A lot of attention is being paid to the newly discovered Kepler 10c, a planet twice as large as Earth and 17 times heavier. About 560 light years from Earth, this planet takes 45 days to orbit its sun. In the Harvard-Smithsonian Center for Astrophysics press release announcing the finding, researcher Dimitar Sasselov,
director of the Harvard Origins of Life Initiatives, stated "This is the Godzilla of Earths!" But unlike the
movie monster, Kepler-10c has positive implications for life."
What I find even more interesting is the age of the solar system hosting Kepler-10. It is about 11 billion years old, having formed less than 3 billion years after the Big Bang. So in addition to a planet more than twice the size of Earth, it is also more than twice as old. What does this rocky world tell us about the available elements for planet building. And what has been happening on that planet all this time?
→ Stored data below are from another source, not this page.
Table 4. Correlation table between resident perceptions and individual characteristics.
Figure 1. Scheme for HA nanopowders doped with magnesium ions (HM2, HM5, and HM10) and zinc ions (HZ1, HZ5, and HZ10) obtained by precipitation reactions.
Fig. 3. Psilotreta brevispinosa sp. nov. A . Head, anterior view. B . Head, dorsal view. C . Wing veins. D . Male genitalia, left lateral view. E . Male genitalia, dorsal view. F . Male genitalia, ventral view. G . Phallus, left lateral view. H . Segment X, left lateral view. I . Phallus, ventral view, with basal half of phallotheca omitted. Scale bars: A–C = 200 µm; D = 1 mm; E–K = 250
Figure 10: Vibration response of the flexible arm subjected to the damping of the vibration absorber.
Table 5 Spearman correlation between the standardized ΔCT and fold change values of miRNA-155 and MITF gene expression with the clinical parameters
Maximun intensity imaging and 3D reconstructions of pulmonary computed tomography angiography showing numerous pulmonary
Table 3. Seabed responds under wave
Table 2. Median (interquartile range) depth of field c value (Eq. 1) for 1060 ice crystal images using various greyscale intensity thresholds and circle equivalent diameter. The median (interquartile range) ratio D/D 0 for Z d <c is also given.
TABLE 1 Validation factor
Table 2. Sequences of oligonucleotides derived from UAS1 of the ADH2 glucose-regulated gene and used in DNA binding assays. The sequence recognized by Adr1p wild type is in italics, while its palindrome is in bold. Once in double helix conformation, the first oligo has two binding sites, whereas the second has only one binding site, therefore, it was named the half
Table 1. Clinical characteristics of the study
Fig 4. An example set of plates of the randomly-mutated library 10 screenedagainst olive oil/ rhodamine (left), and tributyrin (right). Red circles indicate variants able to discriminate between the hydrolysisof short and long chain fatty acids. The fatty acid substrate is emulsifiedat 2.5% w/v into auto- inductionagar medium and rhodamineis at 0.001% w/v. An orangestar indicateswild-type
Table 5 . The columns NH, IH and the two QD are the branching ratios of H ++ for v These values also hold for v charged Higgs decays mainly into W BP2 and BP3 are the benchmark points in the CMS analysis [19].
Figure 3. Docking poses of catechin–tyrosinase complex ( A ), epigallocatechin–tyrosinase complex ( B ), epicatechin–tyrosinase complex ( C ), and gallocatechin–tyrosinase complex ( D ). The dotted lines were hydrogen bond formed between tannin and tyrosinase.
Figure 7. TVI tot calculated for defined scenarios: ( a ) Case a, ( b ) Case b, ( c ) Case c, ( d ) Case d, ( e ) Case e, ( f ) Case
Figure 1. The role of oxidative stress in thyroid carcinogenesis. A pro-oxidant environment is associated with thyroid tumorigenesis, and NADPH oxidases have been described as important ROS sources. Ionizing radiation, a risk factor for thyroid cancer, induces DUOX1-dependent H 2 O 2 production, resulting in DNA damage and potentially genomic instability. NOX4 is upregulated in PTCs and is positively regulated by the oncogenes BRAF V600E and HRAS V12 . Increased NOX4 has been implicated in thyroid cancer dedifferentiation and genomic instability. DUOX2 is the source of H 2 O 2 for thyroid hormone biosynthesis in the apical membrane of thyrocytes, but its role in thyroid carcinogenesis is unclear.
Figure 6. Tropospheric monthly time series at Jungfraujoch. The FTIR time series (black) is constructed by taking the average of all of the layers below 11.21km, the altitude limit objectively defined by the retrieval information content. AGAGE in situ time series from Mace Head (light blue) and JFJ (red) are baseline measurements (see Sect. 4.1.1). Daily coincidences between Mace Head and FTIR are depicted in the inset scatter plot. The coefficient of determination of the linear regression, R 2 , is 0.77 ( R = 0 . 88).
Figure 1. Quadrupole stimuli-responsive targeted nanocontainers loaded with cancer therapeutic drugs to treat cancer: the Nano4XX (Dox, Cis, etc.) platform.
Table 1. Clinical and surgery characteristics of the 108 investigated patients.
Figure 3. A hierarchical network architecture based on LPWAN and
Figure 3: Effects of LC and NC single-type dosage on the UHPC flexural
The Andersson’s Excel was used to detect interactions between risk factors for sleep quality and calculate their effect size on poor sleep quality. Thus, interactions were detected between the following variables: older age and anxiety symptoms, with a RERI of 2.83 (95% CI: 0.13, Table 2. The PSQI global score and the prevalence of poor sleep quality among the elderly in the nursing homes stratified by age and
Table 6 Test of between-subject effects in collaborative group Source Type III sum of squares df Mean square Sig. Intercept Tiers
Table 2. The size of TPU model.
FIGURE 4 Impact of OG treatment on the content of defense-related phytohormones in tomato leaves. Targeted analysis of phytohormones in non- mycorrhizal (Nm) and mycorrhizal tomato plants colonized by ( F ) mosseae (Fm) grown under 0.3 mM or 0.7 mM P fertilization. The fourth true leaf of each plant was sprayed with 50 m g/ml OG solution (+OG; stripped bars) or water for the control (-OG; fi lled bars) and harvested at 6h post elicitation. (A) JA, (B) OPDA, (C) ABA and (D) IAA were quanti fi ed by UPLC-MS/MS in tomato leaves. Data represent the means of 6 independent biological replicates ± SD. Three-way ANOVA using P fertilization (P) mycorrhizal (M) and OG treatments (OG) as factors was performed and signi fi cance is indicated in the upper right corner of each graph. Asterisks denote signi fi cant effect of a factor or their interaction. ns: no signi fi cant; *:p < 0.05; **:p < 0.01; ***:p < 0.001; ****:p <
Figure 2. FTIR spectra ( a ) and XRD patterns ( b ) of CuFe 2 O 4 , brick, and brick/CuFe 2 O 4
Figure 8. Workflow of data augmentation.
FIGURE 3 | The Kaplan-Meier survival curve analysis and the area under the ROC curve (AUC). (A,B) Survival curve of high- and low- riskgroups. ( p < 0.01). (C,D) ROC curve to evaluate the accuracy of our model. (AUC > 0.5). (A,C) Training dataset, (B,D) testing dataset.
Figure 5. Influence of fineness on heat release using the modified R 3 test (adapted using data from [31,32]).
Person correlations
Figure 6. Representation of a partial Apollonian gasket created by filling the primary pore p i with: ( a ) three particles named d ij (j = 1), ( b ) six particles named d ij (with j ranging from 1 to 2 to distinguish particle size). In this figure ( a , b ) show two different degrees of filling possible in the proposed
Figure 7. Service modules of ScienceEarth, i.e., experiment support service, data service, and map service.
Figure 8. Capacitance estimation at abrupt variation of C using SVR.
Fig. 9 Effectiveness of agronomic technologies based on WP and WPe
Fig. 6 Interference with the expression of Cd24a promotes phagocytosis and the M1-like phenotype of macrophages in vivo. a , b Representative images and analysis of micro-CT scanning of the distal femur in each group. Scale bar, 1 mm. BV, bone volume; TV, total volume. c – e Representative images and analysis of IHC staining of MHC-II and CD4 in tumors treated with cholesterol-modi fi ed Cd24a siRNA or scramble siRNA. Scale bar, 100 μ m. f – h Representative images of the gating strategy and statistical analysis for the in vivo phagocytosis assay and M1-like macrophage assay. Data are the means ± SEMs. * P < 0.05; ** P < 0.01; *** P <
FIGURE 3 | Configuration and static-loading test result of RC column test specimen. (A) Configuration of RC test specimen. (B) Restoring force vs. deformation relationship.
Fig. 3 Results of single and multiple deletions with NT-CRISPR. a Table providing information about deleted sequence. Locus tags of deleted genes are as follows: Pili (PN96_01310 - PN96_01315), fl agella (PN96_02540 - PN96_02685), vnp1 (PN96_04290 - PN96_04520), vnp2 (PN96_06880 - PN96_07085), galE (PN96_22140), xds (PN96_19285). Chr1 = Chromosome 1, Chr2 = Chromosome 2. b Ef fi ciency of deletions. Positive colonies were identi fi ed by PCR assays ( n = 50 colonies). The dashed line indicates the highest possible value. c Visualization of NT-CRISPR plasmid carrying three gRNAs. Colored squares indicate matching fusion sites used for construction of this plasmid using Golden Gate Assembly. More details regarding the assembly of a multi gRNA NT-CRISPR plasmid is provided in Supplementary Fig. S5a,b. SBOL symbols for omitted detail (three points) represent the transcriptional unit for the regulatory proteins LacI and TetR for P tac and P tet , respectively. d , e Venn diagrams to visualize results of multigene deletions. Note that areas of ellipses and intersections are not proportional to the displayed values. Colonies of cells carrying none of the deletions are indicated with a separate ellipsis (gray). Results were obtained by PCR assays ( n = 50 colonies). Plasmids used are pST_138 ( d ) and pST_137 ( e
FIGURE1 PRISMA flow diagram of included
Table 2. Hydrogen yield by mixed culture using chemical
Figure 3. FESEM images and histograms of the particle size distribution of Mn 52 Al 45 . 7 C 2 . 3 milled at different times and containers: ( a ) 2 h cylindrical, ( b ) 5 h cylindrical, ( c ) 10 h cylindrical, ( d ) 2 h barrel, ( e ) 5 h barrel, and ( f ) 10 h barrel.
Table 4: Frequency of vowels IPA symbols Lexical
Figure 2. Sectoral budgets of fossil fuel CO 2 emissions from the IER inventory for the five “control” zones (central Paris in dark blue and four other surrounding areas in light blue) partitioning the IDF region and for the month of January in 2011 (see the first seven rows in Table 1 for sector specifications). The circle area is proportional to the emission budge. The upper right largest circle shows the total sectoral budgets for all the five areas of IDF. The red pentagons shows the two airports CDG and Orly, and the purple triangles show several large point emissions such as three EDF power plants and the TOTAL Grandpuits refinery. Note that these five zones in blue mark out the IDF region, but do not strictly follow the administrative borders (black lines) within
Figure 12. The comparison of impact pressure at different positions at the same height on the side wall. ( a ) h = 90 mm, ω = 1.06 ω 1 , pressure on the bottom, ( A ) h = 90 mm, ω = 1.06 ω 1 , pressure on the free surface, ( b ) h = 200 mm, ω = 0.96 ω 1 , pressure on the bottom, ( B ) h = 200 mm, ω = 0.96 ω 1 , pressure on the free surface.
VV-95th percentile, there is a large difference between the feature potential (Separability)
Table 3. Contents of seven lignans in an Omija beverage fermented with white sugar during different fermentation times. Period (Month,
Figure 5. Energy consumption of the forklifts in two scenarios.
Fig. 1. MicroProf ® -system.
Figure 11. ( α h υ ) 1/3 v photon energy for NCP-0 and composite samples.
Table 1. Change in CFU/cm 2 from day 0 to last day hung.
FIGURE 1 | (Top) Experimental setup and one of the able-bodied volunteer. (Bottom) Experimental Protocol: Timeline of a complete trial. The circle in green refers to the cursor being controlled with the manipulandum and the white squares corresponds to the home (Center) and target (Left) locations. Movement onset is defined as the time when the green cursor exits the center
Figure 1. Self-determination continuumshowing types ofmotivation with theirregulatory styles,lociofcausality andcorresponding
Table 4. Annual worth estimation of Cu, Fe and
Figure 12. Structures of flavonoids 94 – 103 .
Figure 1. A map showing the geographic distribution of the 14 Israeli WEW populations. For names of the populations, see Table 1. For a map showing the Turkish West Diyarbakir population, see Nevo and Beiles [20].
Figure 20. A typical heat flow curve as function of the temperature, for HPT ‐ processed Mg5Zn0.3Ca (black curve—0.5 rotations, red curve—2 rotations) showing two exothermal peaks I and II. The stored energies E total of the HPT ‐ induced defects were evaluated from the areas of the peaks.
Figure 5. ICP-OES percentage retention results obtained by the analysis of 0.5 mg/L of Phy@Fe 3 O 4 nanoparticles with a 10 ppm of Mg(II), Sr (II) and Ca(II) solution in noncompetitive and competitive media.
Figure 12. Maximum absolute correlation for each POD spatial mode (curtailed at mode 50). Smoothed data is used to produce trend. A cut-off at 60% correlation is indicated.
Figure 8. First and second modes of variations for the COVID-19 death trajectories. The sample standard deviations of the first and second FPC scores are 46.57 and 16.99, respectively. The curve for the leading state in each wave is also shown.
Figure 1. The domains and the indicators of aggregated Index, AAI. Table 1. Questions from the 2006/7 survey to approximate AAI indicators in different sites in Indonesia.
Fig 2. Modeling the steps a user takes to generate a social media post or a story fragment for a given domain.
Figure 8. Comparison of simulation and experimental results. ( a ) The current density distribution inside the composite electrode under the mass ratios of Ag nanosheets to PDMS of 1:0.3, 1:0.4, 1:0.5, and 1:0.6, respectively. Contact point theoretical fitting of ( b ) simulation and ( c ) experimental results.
Estimates on the number of Earth-like planets and the likelihood of life continue to abound. One recent paper, Assessing the Possibility of Biological Complexity on Other Worlds, with an Estimate of the Occurrence of Complex Life in the Milky Way Galaxy, put the estimated number of Earth-like planets about about 100 million in the Milky Way alone. The paper concludes, "It supports the view that the evolution of complex life on other worlds is rare in frequency but large in absolute number." That provides ample ammunition for many more stories about new worlds.